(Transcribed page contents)

----

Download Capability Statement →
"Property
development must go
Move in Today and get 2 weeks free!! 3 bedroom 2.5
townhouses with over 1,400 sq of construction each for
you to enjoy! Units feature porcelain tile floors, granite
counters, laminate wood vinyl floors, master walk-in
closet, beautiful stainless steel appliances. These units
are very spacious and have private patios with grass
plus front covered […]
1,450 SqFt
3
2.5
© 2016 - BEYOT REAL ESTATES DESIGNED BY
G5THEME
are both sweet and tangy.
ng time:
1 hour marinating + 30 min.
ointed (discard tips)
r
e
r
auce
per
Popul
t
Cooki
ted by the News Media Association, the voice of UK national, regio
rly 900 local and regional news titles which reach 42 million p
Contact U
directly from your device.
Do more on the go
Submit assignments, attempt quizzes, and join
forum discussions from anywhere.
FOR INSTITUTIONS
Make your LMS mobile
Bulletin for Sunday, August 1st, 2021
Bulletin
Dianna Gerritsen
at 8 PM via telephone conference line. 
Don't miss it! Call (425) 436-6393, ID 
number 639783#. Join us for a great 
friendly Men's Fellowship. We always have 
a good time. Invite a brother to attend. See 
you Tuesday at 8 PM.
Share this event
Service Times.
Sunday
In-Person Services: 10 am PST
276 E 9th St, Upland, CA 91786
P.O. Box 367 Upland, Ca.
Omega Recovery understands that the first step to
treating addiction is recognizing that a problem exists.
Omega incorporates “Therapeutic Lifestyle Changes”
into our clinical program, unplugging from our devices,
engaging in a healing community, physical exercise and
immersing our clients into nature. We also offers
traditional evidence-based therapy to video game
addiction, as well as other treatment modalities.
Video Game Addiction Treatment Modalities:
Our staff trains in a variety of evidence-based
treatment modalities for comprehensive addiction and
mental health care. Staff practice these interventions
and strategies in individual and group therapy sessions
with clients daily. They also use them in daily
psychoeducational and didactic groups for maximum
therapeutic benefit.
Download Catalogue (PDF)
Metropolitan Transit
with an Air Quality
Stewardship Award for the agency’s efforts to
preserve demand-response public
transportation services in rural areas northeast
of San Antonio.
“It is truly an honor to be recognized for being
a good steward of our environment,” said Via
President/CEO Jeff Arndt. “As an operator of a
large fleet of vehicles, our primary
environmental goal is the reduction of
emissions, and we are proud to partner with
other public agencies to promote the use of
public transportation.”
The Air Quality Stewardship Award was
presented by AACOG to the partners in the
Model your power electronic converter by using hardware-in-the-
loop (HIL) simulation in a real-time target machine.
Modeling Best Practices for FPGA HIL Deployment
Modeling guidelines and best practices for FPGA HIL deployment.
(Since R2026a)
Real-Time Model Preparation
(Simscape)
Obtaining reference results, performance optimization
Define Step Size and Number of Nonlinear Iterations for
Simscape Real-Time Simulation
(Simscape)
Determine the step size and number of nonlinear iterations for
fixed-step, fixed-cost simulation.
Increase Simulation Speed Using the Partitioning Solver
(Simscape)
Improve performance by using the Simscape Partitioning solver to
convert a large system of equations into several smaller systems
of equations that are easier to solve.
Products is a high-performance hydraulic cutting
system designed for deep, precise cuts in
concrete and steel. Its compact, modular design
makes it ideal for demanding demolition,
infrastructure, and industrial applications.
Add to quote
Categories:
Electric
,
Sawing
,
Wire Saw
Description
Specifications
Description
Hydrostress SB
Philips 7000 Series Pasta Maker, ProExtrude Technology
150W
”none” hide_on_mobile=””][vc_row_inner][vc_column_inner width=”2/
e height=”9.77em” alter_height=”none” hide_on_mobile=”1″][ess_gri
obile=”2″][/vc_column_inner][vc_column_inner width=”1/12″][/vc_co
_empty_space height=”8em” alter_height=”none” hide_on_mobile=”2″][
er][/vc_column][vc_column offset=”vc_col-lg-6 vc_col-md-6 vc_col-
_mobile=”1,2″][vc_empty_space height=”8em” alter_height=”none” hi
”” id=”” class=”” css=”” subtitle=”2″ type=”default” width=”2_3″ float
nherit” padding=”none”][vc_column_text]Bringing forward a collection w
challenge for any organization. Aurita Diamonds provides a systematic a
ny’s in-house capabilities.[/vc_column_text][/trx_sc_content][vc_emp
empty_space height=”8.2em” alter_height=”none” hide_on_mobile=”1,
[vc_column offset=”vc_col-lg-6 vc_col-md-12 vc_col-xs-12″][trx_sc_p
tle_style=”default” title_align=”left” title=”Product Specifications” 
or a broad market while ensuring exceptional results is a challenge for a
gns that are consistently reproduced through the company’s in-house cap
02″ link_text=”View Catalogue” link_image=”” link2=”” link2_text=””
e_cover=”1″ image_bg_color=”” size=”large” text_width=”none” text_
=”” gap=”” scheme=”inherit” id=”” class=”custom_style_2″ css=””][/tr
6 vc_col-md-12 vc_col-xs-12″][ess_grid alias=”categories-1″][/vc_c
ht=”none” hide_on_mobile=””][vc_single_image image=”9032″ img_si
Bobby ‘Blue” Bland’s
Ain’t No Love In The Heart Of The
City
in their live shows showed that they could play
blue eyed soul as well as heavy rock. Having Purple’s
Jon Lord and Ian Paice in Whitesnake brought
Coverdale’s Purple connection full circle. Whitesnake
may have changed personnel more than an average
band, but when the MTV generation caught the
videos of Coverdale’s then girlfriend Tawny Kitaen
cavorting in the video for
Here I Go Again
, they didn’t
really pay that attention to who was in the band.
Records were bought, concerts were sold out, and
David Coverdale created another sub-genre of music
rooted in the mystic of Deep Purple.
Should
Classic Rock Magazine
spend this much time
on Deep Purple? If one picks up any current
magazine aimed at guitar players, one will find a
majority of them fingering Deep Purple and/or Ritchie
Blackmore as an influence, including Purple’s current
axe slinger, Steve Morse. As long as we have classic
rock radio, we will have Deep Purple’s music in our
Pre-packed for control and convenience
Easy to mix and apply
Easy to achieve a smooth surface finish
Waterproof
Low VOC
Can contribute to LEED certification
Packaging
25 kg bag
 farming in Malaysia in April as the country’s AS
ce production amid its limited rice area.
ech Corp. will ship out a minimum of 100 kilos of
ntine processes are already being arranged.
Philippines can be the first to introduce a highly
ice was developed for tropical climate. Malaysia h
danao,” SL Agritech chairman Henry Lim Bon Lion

----

● Directions: Make a faithful copy of every record above.

● Written answer:
Download Capability Statement →
"Property
development must go
Move in Today and get 2 weeks free!! 3 bedroom 2.5
townhouses with over 1,400 sq of construction each for
you to enjoy! Units feature porcelain tile floors, granite
counters, laminate wood vinyl floors, master walk-in
closet, beautiful stainless steel appliances. These units
are very spacious and have private patios with grass
plus front covered […]
1,450 SqFt
3
2.5
© 2016 - BEYOT REAL ESTATES DESIGNED BY
G5THEME
are both sweet and tangy.
ng time:
1 hour marinating + 30 min.
ointed (discard tips)
r
e
r
auce
per
Popul
t
Cooki
ted by the News Media Association, the voice of UK national, regio
rly 900 local and regional news titles which reach 42 million p
Contact U
directly from your device.
Do more on the go
Submit assignments, attempt quizzes, and join
forum discussions from anywhere.
FOR INSTITUTIONS
Make your LMS mobile
Bulletin for Sunday, August 1st, 2021
Bulletin
Dianna Gerritsen
at 8 PM via telephone conference line. 
Don't miss it! Call (425) 436-6393, ID 
number 639783#. Join us for a great 
friendly Men's Fellowship. We always have 
a good time. Invite a brother to attend. See 
you Tuesday at 8 PM.
Share this event
Service Times.
Sunday
In-Person Services: 10 am PST
276 E 9th St, Upland, CA 91786
P.O. Box 367 Upland, Ca.
Omega Recovery understands that the first step to
treating addiction is recognizing that a problem exists.
Omega incorporates “Therapeutic Lifestyle Changes”
into our clinical program, unplugging from our devices,
engaging in a healing community, physical exercise and
immersing our clients into nature. We also offers
traditional evidence-based therapy to video game
addiction, as well as other treatment modalities.
Video Game Addiction Treatment Modalities:
Our staff trains in a variety of evidence-based
treatment modalities for comprehensive addiction and
mental health care. Staff practice these interventions
and strategies in individual and group therapy sessions
with clients daily. They also use them in daily
psychoeducational and didactic groups for maximum
therapeutic benefit.
Download Catalogue (PDF)
Metropolitan Transit
with an Air Quality
Stewardship Award for the agency’s efforts to
preserve demand-response public
transportation services in rural areas northeast
of San Antonio.
“It is truly an honor to be recognized for being
a good steward of our environment,” said Via
President/CEO Jeff Arndt. “As an operator of a
large fleet of vehicles, our primary
environmental goal is the reduction of
emissions, and we are proud to partner with
other public agencies to promote the use of
public transportation.”
The Air Quality Stewardship Award was
presented by AACOG to the partners in the
Model your power electronic converter by using hardware-in-the-
loop (HIL) simulation in a real-time target machine.
Modeling Best Practices for FPGA HIL Deployment
Modeling guidelines and best practices for FPGA HIL deployment.
(Since R2026a)
Real-Time Model Preparation
(Simscape)
Obtaining reference results, performance optimization
Define Step Size and Number of Nonlinear Iterations for
Simscape Real-Time Simulation
(Simscape)
Determine the step size and number of nonlinear iterations for
fixed-step, fixed-cost simulation.
Increase Simulation Speed Using the Partitioning Solver
(Simscape)
Improve performance by using the Simscape Partitioning solver to
convert a large system of equations into several smaller systems
of equations that are easier to solve.
Products is a high-performance hydraulic cutting
system designed for deep, precise cuts in
concrete and steel. Its compact, modular design
makes it ideal for demanding demolition,
infrastructure, and industrial applications.
Add to quote
Categories:
Electric
,
Sawing
,
Wire Saw
Description
Specifications
Description
Hydrostress SB
Philips 7000 Series Pasta Maker, ProExtrude Technology
150W
”none” hide_on_mobile=””][vc_row_inner][vc_column_inner width=”2/
e height=”9.77em” alter_height=”none” hide_on_mobile=”1″][ess_gri
obile=”2″][/vc_column_inner][vc_column_inner width=”1/12″][/vc_co
_empty_space height=”8em” alter_height=”none” hide_on_mobile=”2″][
er][/vc_column][vc_column offset=”vc_col-lg-6 vc_col-md-6 vc_col-
_mobile=”1,2″][vc_empty_space height=”8em” alter_height=”none” hi
”” id=”” class=”” css=”” subtitle=”2″ type=”default” width=”2_3″ float
nherit” padding=”none”][vc_column_text]Bringing forward a collection w
challenge for any organization. Aurita Diamonds provides a systematic a
ny’s in-house capabilities.[/vc_column_text][/trx_sc_content][vc_emp
empty_space height=”8.2em” alter_height=”none” hide_on_mobile=”1,
[vc_column offset=”vc_col-lg-6 vc_col-md-12 vc_col-xs-12″][trx_sc_p
tle_style=”default” title_align=”left” title=”Product Specifications” 
or a broad market while ensuring exceptional results is a challenge for a
gns that are consistently reproduced through the company’s in-house cap
02″ link_text=”View Catalogue” link_image=”” link2=”” link2_text=””
e_cover=”1″ image_bg_color=”” size=”large” text_width=”none” text_
=”” gap=”” scheme=”inherit” id=”” class=”custom_style_2″ css=””][/tr
6 vc_col-md-12 vc_col-xs-12″][ess_grid alias=”categories-1″][/vc_c
ht=”none” hide_on_mobile=””][vc_single_image image=”9032″ img_si
Bobby ‘Blue” Bland’s
Ain’t No Love In The Heart Of The
City
in their live shows showed that they could play
blue eyed soul as well as heavy rock. Having Purple’s
Jon Lord and Ian Paice in Whitesnake brought
Coverdale’s Purple connection full circle. Whitesnake
may have changed personnel more than an average
band, but when the MTV generation caught the
videos of Coverdale’s then girlfriend Tawny Kitaen
cavorting in the video for
Here I Go Again
, they didn’t
really pay that attention to who was in the band.
Records were bought, concerts were sold out, and
David Coverdale created another sub-genre of music
rooted in the mystic of Deep Purple.
Should
Classic Rock Magazine
spend this much time
on Deep Purple? If one picks up any current
magazine aimed at guitar players, one will find a
majority of them fingering Deep Purple and/or Ritchie
Blackmore as an influence, including Purple’s current
axe slinger, Steve Morse. As long as we have classic
rock radio, we will have Deep Purple’s music in our
Pre-packed for control and convenience
Easy to mix and apply
Easy to achieve a smooth surface finish
Waterproof
Low VOC
Can contribute to LEED certification
Packaging
25 kg bag
 farming in Malaysia in April as the country’s AS
ce production amid its limited rice area.
ech Corp. will ship out a minimum of 100 kilos of
ntine processes are already being arranged.
Philippines can be the first to introduce a highly
ice was developed for tropical climate. Malaysia h
danao,” SL Agritech chairman Henry Lim Bon Lion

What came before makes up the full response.